_INPUT FOR THIS TASK_
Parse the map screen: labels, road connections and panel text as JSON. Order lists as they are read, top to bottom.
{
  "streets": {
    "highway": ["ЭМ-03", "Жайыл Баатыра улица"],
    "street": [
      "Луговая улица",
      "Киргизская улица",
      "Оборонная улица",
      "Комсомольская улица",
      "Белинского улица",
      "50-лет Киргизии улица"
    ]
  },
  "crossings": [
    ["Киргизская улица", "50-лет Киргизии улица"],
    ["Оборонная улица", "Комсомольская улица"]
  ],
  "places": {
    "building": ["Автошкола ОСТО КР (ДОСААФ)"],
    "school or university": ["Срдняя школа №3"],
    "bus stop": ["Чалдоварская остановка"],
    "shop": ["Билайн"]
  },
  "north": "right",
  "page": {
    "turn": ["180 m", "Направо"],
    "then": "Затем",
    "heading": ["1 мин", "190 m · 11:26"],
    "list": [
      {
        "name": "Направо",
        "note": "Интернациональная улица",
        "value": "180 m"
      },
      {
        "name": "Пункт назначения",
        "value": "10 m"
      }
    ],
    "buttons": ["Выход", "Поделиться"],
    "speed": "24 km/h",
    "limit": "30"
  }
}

_YOUR ASSIGNMENT_
Write out the complete listing above, exactly as it reads.

_EXPECTED OUTPUT_
Parse the map screen: labels, road connections and panel text as JSON. Order lists as they are read, top to bottom.
{
  "streets": {
    "highway": ["ЭМ-03", "Жайыл Баатыра улица"],
    "street": [
      "Луговая улица",
      "Киргизская улица",
      "Оборонная улица",
      "Комсомольская улица",
      "Белинского улица",
      "50-лет Киргизии улица"
    ]
  },
  "crossings": [
    ["Киргизская улица", "50-лет Киргизии улица"],
    ["Оборонная улица", "Комсомольская улица"]
  ],
  "places": {
    "building": ["Автошкола ОСТО КР (ДОСААФ)"],
    "school or university": ["Срдняя школа №3"],
    "bus stop": ["Чалдоварская остановка"],
    "shop": ["Билайн"]
  },
  "north": "right",
  "page": {
    "turn": ["180 m", "Направо"],
    "then": "Затем",
    "heading": ["1 мин", "190 m · 11:26"],
    "list": [
      {
        "name": "Направо",
        "note": "Интернациональная улица",
        "value": "180 m"
      },
      {
        "name": "Пункт назначения",
        "value": "10 m"
      }
    ],
    "buttons": ["Выход", "Поделиться"],
    "speed": "24 km/h",
    "limit": "30"
  }
}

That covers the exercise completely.